Reading Archives

With this blog, I am planning to offer, as regularly as possible, critical observations on the scholarly and popular literature analyzing the nature of archives or contributing to our understanding of archives in society. I hope this blog will be of assistance to anyone, especially faculty and graduate students, interested in understanding archives and their importance to society.

Saturday, January 12, 2008

Walter Benjamin and Archives

It is difficult these days to read anything about literary and cultural texts without finding a citation to Walter Benjamin (1892-1940). Despite the loss of a quantity of his papers, Benjamin left behind enough publications and working documents to ensure the continuing influence of his ideas. With the publication of Ursula Mark Gudrun Schwarz, Michael Schwarz, and Erdmut Wizisla, eds., Walter Benjamin’s Archive: Images, Texts, Signs, translated by Esther Leslie (New York: Verso, 2007), we understand something of how Benjamin worked to ensure that his personal papers would survive. This book was originally published in German in 2006 as part of an exhibition at the Berlin Academy of Arts.

This beautifully illustrated book brings to life the creation of the personal archives of an important twentieth-century scholar. The editors discuss – with the aid of illustrated examples and ample quotations from Benjamin’s writings – Benjamin’s own “strategic calculation” in preserving his archives through “which he deposited his manuscripts, notebooks, and printed papers in the custody of friends and acquaintances in various countries. His archives landed in the hands of others, so that their documents might be delivered to posterity. Those who received his work accepted the obligatory nature of their roles and faithfully conserved the papers.” Benjamin, it seems, possessed the “ethos of an archivist” (p. 1). And what we see in this book about Benjamin is how an individual, working before the advent of the computer, might create, organize, use, manage, and preserve his personal papers.

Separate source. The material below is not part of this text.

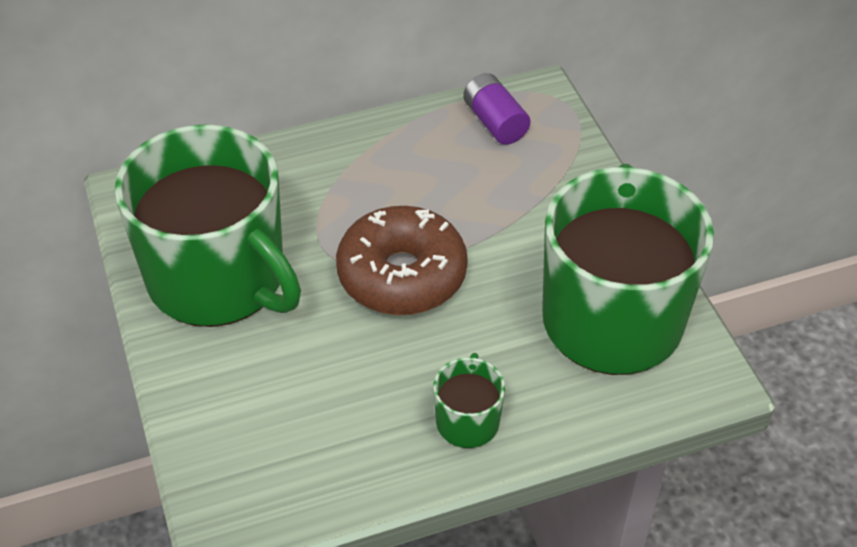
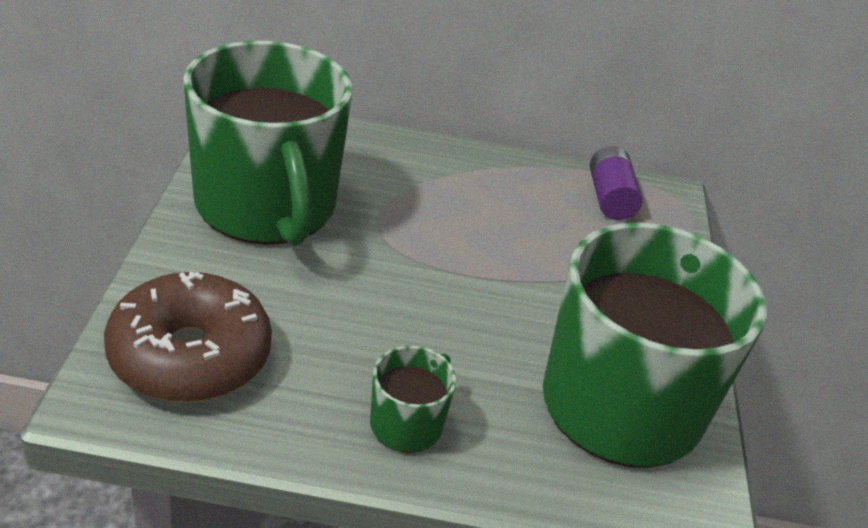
camera: 20 degrees right, 10 degrees down
brown donut [336,206,468,315] -> brown donut moved to [104,272,272,403]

Although Benjamin had the sense of the archivist in his work, it is still quite different from the traditional or “institutionalized archives”: “Order, efficiency, completeness, and objectivity are the principles of archival work. In contrast to this, Benjamin’s archives reveal the passions of the collector” (pp. 1-2). The editors of this volume examine many of the various features of his archives, including the personal catalogs he developed, the photographs he took and maintained of his collections (such as his toys), the evolution of the language development of his son, how he utilized notebooks, his collecting of photographic postcards, the collection of games and riddles, and so forth. “Benjamin’s mode of working is marked by the techniques of archiving, collecting, and constructing,” the editors conclude. “Excerpts, transpositions, cuttings-out, montaging, sticking, cataloguing and sorting appear to be true activities of an author” (p. 4). This is a wonderful glimpse into how an individual, albeit from an ordinary person, conceived and executed a plan for his personal archives.


At 1:37 PM, Blogger Leonor said...

I didn't knew this Benjamin's book, but after reading your post I've already order it.

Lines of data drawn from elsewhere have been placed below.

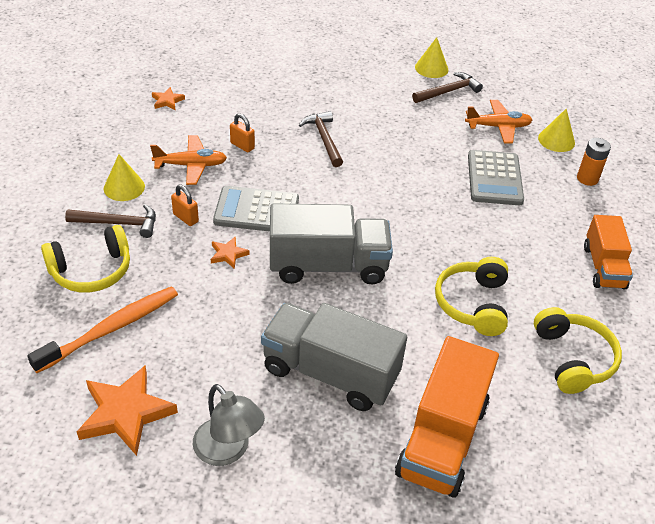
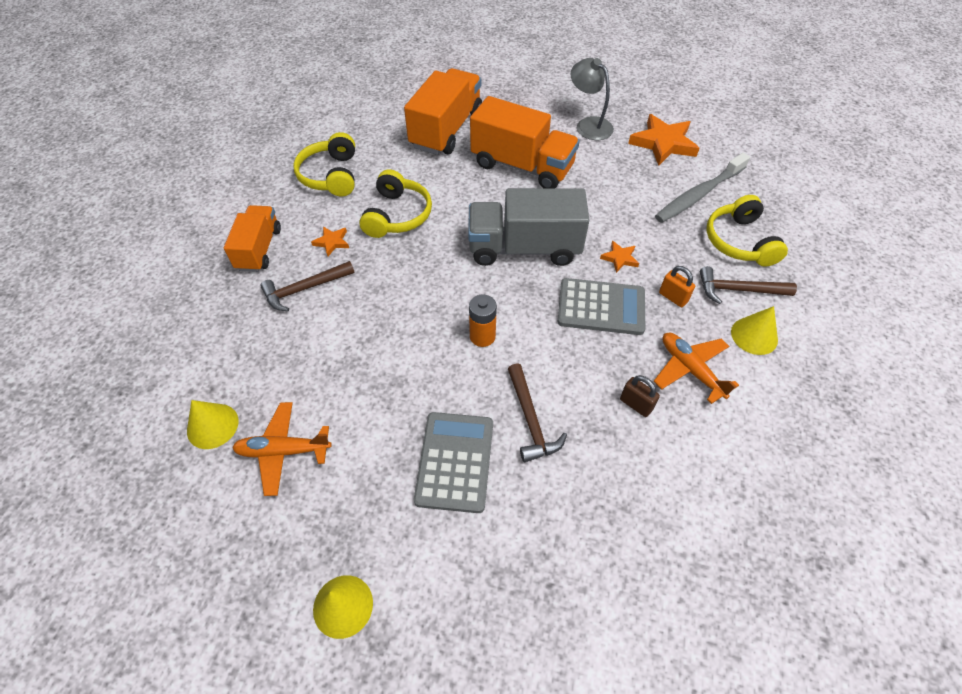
camera: 175 degrees left, 10 degrees up
orange toothbrush [27,286,178,373] -> grey toothbrush [655,153,750,223]
yellow headphones [41,225,130,292] -> yellow headphones turned 75 degrees counterclockwise [706,195,788,266]
orange plane [150,135,227,185] -> orange plane turned 60 degrees clockwise [654,333,739,404]
orange star [152,87,185,110] -> orange star moved to [311,226,349,256]
orange padlock [230,113,255,152] -> brown padlock [620,375,660,417]
grey truck [261,303,407,411] -> orange truck [470,96,580,188]
brown hammer [412,72,483,103] -> brown hammer moved to [260,261,355,311]
grey calculator [468,150,524,205] -> grey calculator moved to [414,412,493,513]
orange battery [577,138,611,186] -> orange battery moved to [469,294,497,347]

Let me leave you a link to a post I've done

it's about a portuguese photograph exhibition, where he shows examples of his own personal archive and of what, in these world of rapid evolution, can stay behind in memory of what we once were.

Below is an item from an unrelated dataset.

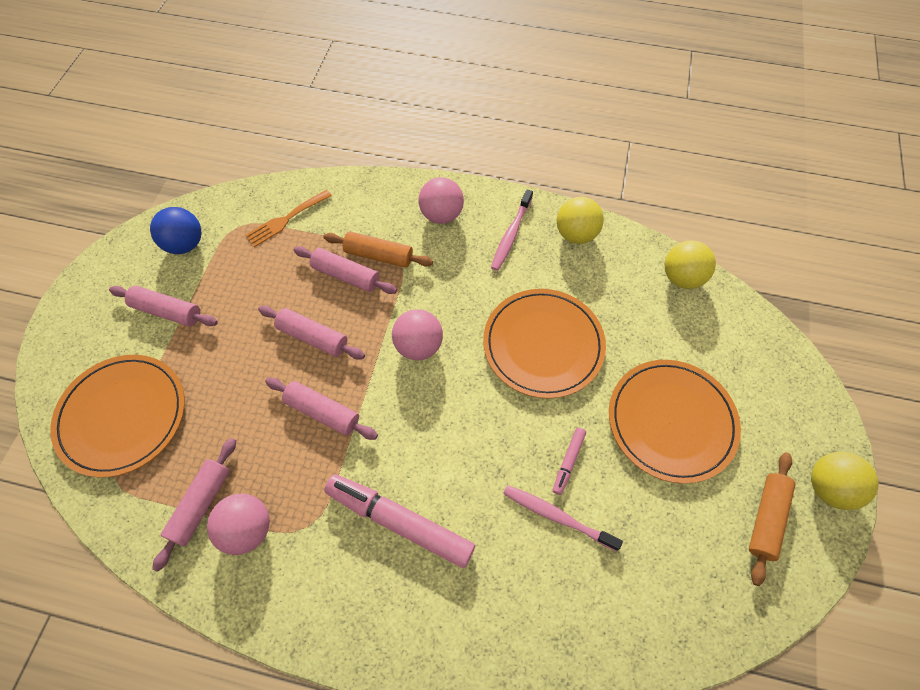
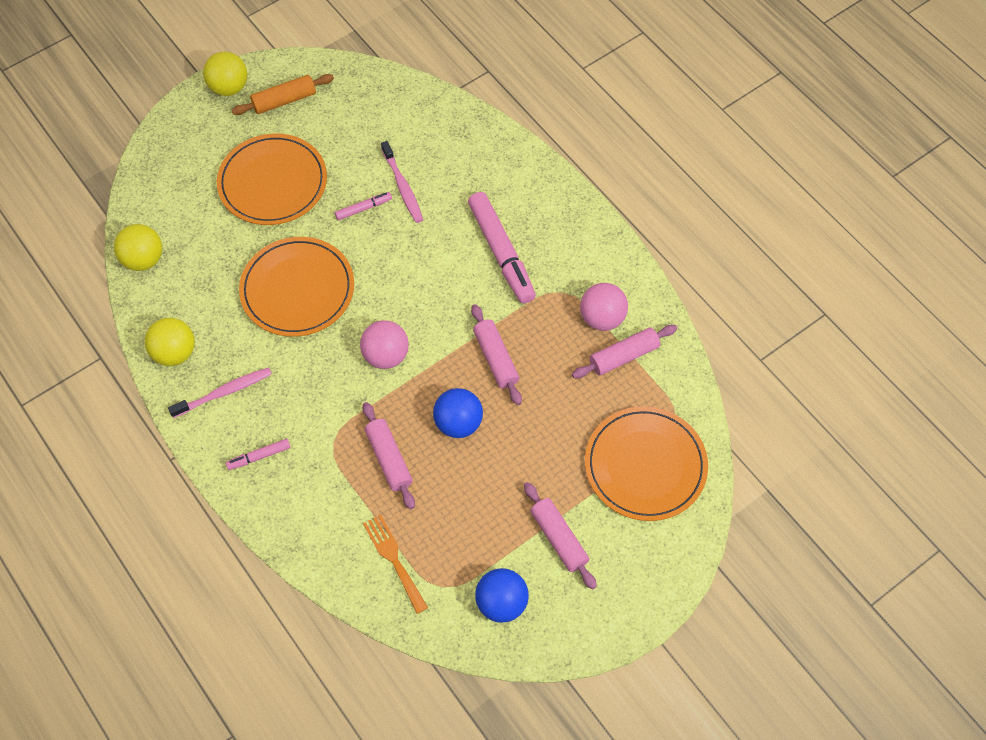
camera: 140 degrees left, 0 degrees up
orange fork [245,190,332,247] -> orange fork turned 120 degrees counterclockwise [363,514,428,614]
pink rolling pin [258,306,365,360] -> blue ball [433,388,483,438]
orange rolling pin [323,231,433,268] -> none
pink ball [418,177,464,224] -> pink marker [226,439,291,470]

I'im an archivist, by the way

At 10:39 AM, Anonymous Terry Cook (Archivist) said...

Another wonderful appreciation by you, Richard. Thanks for it. Benjamin's work on the archive, and making records, in an age of mechanical reproduction, has inspired contemporary archival thinker, like Joanna Sassoon, in considering the value lodged in the materiality of the record. The book underlines too that archivists, in understandably wishing to impose order, logic, rationality, system, evidence qualities, on institutional records, especially digital records, may too easily dismiss the value found in dis-order, overlook the "evidence" revealed by a collector's idiosyncracies, and be blind to collecting and hoarding passions, all of which can reveal much about the values of the person's life.